Program murodat dilaksanakan setiap hari setelah kegiatan hifdzul mutun. Sebelum para santri diperbolehkan memasuki kamar masing-masing, mereka diwajibkan menyetorkan tulisan kosakata serta hafalan yang telah mereka pelajari kepada penjaga kamar. Aturan ini diterapkan secara ketat. Apabila santri tidak mampu menyetorkan hafalan sesuai ketentuan, maka mereka tidak diperkenankan masuk kamar hingga mereka menyelesaikan kewajiban tersebut.
Divisi Bahasa Arab menjelaskan bahwa setiap daftar kosakata harian disiapkan satu hari sebelumnya oleh tim khusus.
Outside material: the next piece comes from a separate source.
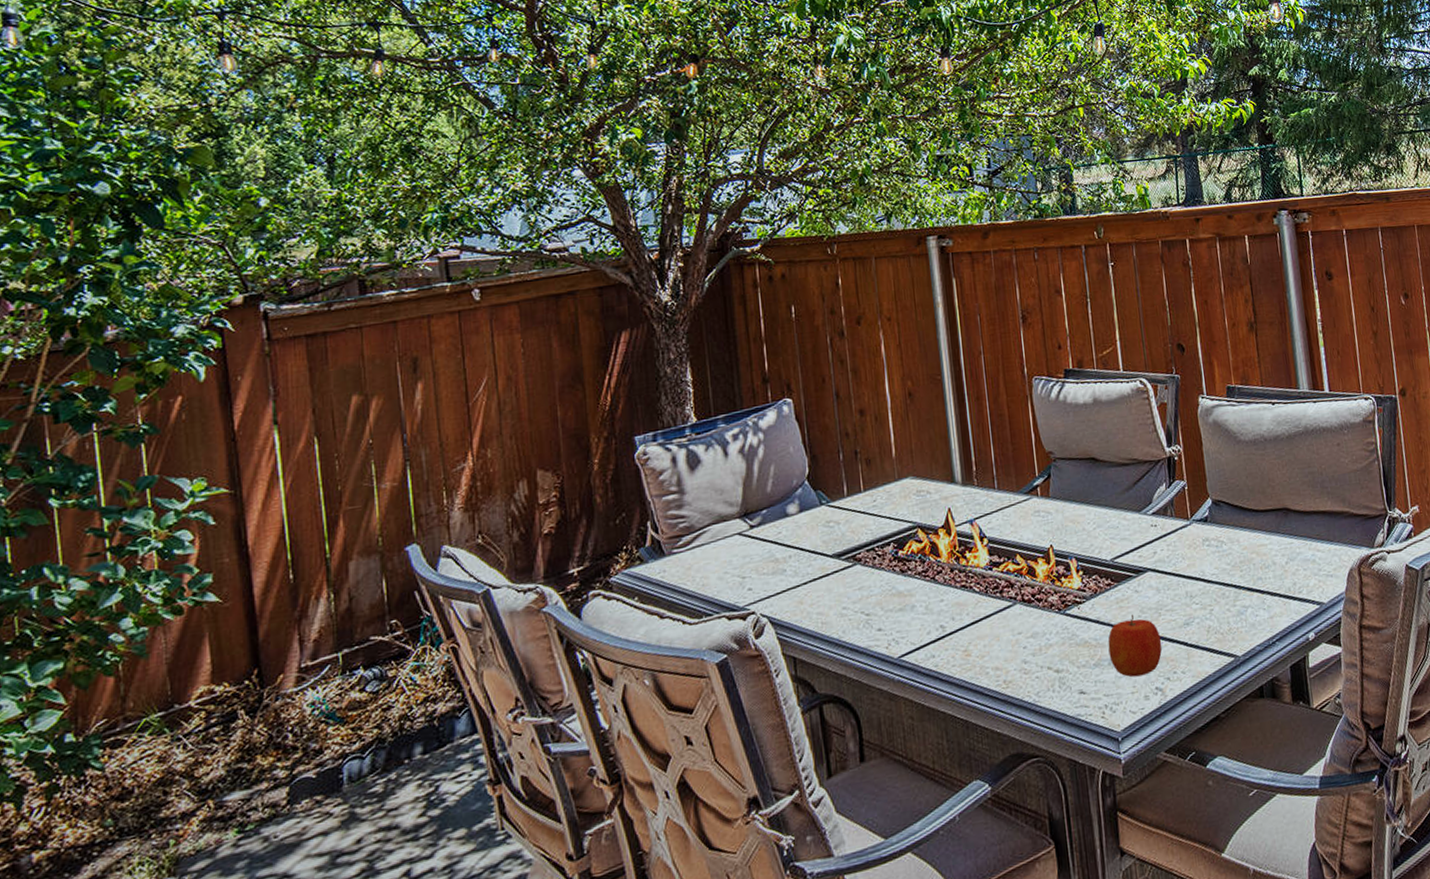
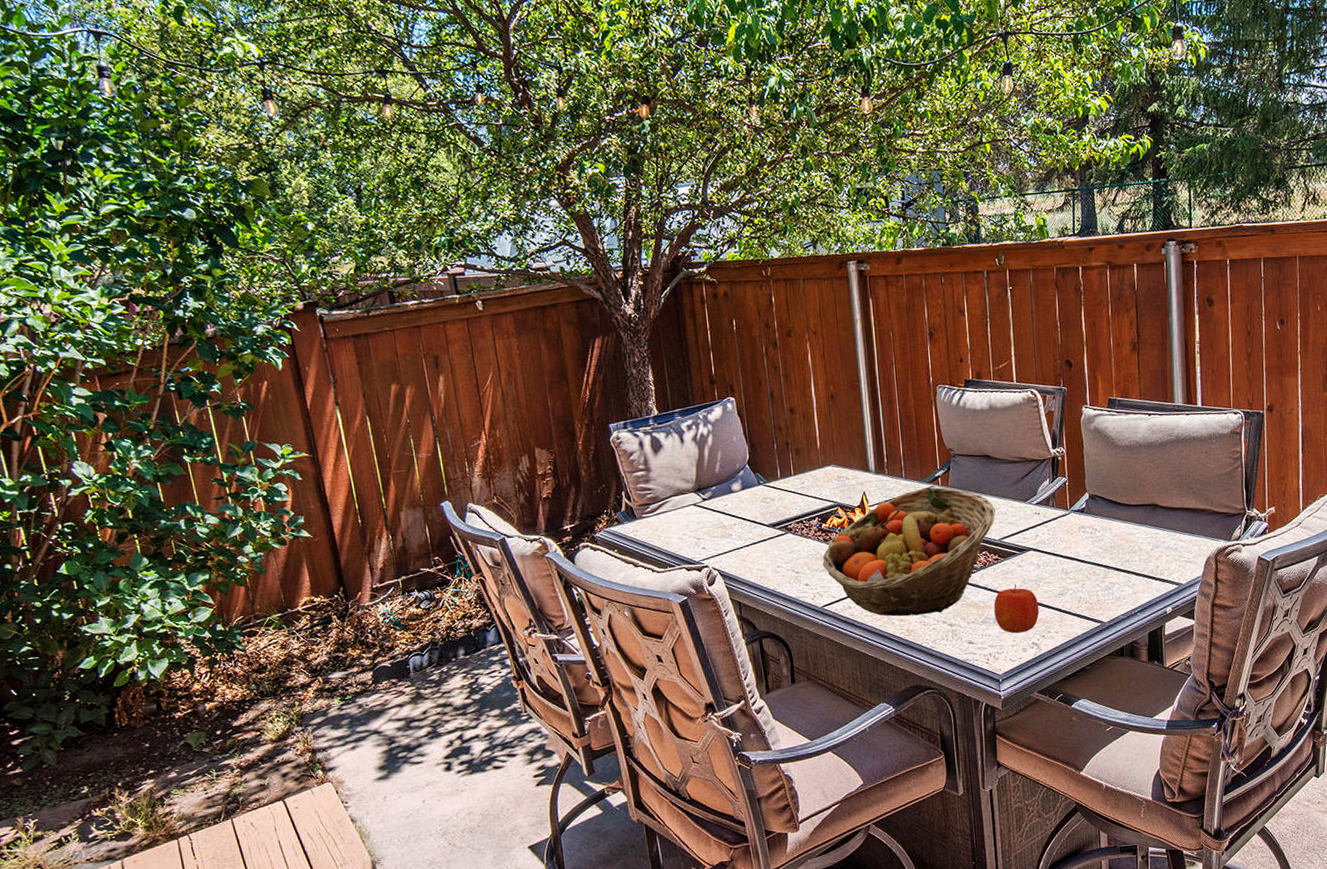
fruit basket: none [899,498,1106,665] -> present [822,487,996,617]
Persiapan ini dilakukan agar materi yang diberikan selalu relevan dan sesuai dengan kebutuhan santri. Setiap kamar biasanya memiliki dua papan tulis putih yang digunakan sebagai tempat menuliskan kosakata harian. Kosakata yang ditampilkan terdiri dari dua bentuk kalimat, yakni kalimat yang salah dan kalimat yang benar, sehingga santri dapat memahami perbedaan serta mengetahui struktur kalimat Arab yang sesuai kaidah. Kosakata yang diberikan bervariasi, mulai dari isim (kata benda), fi’il (kata kerja), hingga ungkapan-ungkapan yang sering digunakan dalam percakapan sehari-hari.
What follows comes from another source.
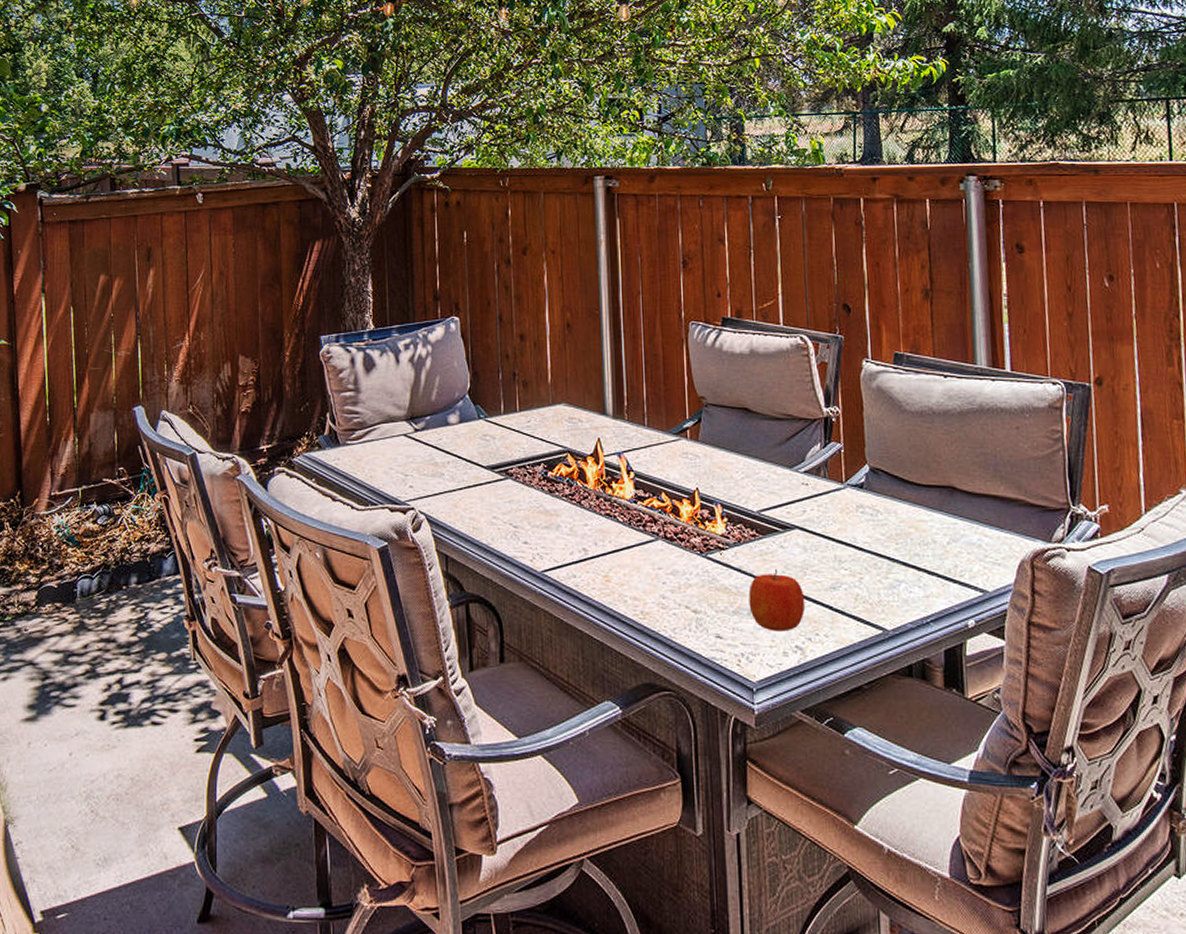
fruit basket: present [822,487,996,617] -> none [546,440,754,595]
Salah satu anggota Divisi Bahasa Arab mengungkapkan bahwa penyusunan kosakata tidak dilakukan secara acak, melainkan berdasarkan pengamatan langsung terhadap kebiasaan berbahasa santri. Ia menuturkan, “Sebenarnya kosakata yang kami tulis setiap hari itu adalah kalimat-kalimat yang bahasa Arabnya jarang diketahui para santri. Banyak santri yang sering bertanya, ‘Ini bahasa Arabnya apa?’ Maka dari itu, Ustadz Hasan Bashri memerintahkan beberapa anggota untuk mendengar percakapan santri. Jika ditemukan kesalahan dalam ucapan mereka, maka kalimat itulah yang akan kami jadikan kosakata harian untuk mereka hafal.”
Dengan metode ini, kosakata yang dipelajari santri bukan hanya teoritis, tetapi benar-benar berasal dari kebutuhan komunikasi mereka sehari-hari di lingkungan pesantren. Selain itu, program murodat juga berfungsi sebagai sarana perbaikan berbahasa secara langsung, sehingga kesalahan yang biasa muncul dalam percakapan dapat dikoreksi dan diperbaiki melalui pembiasaan hafalan.
Pihak pesantren berharap bahwa melalui program wajib ini, kemampuan berbahasa Arab para santri dapat meningkat secara bertahap dan konsisten. Dengan pembiasaan yang dilakukan setiap hari, diharapkan santri mampu menggunakan bahasa Arab dengan lebih fasih, tepat, serta sesuai kaidah, baik dalam kegiatan formal seperti muhadarah, maupun dalam interaksi sehari-hari.
Program murodat ini menjadi bagian dari komitmen Pondok Pesantren Darullughah Wadda’wah dalam mencetak generasi yang tidak hanya memahami ilmu agama, tetapi juga memiliki kemampuan bahasa Arab yang kuat sebagai pondasi dalam memahami literatur keilmuan Islam.